In a much publicised story, a former Master Chef contestant lost $250,000 from the sale of her house in Victoria last month. The problem arose when her conveyancer's email account was hacked by a fraudster, who then used the account to transfer the funds to their own account. The property transfer was conducted via the new electronic property conveyancing system, PEXA.
Conveyancers, who handle the exchange of a property, say the PEXA system does not require additional subscribers using a conveyancer’s account to verify themselves or provide proof of identity. The hackers broke into the conveyancing firms' email accounts, accessed their mail from PEXA and set up new user accounts.
What is PEXA?
PEXA is a private company owned by State governments, the 5 major banks and a property developer. It conducts an electronic property conveyancing platform now widely used for property transfers.
It is set to become mandatory for all transfers in Victoria and NSW within the next 12 months.
In a perhaps unsurprising development, both the transacting bank and PEXA have told their clients that they are not responsible or liable for their loss. But in a de facto admission that their security systems are not sufficiently robust, PEXA announced within days of the publicising of the problem, that they are developing additional alerts and processes to enhance system security.
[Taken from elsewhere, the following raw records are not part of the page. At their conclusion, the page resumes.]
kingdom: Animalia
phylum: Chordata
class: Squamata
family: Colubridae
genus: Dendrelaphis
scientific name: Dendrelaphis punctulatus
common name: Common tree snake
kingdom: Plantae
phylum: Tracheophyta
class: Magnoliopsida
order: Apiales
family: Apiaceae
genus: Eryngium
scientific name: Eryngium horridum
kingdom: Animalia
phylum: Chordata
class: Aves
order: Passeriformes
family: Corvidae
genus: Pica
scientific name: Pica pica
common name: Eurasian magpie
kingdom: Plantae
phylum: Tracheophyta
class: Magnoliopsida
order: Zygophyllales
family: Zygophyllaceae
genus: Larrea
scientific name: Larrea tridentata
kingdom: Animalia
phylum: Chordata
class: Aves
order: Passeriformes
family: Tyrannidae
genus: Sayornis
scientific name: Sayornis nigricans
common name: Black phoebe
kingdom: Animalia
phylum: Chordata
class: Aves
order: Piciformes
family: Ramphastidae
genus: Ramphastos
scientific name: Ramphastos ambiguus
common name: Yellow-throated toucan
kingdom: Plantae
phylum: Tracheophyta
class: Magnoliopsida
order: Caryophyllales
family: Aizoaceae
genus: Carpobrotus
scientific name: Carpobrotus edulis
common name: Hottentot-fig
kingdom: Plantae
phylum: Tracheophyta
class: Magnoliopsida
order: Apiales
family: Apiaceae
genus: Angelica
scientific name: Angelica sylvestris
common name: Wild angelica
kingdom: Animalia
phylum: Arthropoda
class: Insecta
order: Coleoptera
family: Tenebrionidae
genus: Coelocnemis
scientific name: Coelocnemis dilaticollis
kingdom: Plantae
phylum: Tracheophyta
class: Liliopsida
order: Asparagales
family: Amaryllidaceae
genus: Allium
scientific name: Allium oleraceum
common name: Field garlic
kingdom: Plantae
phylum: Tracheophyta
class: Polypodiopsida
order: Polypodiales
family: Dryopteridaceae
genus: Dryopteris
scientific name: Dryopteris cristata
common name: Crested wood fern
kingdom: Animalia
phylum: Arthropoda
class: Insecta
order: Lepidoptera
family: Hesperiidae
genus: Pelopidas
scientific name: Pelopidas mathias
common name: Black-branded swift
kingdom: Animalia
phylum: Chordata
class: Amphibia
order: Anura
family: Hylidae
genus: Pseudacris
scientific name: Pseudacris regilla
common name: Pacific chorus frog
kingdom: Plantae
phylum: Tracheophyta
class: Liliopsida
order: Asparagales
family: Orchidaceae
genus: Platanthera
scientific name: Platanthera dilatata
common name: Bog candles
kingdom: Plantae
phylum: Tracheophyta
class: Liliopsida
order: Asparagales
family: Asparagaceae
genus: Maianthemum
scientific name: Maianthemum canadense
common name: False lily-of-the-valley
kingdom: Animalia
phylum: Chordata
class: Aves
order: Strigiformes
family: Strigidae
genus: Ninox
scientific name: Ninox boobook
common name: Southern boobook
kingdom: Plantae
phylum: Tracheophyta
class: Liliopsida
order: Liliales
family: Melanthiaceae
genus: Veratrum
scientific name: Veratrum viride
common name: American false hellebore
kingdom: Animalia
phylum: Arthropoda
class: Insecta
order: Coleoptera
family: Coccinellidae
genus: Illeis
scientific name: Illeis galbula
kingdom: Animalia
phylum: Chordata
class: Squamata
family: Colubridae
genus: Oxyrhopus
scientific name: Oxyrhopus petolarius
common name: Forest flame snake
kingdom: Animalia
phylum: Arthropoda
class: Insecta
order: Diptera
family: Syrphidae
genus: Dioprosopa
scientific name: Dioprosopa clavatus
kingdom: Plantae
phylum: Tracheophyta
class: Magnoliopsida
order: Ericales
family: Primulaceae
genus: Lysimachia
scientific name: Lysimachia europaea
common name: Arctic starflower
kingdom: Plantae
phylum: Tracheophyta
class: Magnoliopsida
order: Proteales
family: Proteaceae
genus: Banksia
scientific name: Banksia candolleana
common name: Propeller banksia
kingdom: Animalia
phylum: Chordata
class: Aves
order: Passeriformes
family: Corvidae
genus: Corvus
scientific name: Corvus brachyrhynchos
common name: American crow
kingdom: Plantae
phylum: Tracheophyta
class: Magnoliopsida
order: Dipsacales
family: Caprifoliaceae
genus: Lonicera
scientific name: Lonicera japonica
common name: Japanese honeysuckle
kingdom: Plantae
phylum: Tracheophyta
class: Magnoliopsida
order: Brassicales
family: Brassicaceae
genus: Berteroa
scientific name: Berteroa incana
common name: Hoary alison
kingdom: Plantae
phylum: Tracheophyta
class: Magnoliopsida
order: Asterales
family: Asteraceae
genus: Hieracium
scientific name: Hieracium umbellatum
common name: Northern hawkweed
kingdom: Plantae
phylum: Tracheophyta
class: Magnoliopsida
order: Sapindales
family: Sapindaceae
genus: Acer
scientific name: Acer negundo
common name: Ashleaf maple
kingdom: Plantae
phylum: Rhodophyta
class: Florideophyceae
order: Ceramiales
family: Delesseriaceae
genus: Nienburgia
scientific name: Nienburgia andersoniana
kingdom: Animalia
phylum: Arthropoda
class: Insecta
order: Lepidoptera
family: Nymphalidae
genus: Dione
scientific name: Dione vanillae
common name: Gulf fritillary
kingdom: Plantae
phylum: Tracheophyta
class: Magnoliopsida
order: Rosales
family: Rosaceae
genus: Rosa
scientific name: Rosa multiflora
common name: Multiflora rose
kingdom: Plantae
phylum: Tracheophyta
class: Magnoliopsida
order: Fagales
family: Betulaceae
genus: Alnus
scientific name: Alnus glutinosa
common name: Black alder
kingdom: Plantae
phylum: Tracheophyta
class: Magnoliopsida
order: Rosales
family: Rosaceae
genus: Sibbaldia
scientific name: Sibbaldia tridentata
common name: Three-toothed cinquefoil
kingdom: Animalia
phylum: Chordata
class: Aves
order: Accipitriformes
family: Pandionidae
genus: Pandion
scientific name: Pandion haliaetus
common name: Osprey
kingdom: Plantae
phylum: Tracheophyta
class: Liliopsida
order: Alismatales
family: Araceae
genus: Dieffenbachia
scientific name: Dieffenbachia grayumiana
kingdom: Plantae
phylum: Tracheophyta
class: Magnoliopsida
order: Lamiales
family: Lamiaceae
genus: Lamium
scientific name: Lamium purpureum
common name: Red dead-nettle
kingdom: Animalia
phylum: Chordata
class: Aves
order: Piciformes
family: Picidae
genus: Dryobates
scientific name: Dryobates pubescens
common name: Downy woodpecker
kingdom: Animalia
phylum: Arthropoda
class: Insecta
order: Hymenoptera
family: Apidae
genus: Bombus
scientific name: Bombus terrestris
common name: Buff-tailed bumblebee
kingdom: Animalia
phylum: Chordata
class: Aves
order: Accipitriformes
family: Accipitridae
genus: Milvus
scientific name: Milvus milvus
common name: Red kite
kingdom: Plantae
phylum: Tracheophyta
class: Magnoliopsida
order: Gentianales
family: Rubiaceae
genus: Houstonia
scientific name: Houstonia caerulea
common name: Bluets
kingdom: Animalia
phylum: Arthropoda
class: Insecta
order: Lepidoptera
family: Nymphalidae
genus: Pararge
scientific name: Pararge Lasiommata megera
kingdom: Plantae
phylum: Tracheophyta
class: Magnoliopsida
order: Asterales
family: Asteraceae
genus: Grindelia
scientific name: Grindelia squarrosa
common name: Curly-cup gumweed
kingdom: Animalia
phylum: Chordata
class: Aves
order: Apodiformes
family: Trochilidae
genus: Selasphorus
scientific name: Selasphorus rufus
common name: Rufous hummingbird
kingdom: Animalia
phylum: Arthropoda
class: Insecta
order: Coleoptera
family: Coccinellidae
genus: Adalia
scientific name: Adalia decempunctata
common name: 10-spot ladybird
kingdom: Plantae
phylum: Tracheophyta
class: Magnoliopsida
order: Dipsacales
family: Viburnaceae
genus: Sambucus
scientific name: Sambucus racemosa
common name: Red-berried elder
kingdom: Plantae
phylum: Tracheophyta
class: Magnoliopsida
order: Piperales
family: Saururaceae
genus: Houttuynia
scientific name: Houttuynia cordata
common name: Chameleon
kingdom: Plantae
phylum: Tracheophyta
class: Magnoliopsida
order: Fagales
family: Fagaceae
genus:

PEXA acting CEO James Ruddock said PEXA would introduce a number of changes to further enhance its security, including increased scanning measures to monitor password reset activity, new users and change of account details. PEXA has also announced that it will provide a “consumer guarantee for transactions conducted on our platform”, with more information to be released shortly.
It is also the case that banks should take more responsibility in identifying the real owners of bank accounts. For now there is no matching of consumer accounts with BSB and Account Nos.
Is more regulation required?
There’s not much borrowers and conveyancers can do to protect themselves when they use the PEXA platform, which is why some conveyancers are reticent to transfer funds through it electronically. Conveyancers can take out a cybercrime insurance policy, but no such cover exists for home buyers or sellers.
Dion Dosualdo, executive officer of the Australian Institute of Conveynacers – WA division, told Mortgage Professional Australia in an interview after the latest fraud was unveiled, that while he has a high degree of confidence in the PEXA platform itself, the conveyancer interface (login) creates the greatest opportunity for fraudsters.
He said the whole electronic conveyancing ecosystem needs greater oversight from the Australian Registrars' National Electronic Conveyancing Council (ARNECC).
“ARENCC needs to implement regulation for all stakeholders to ensure the safety of consumers and their funds. They are simply not listening to industry concerns and I feel they lack appropriate power, will and resources to do anything about implementing robust regulation.”
So, the next time you engage a conveyancer, it is a good idea to quiz them on their email and internet security protocols. For now this is a point of vulnerability, which if not adequately protected, could you leave you with a serious financial shortfall.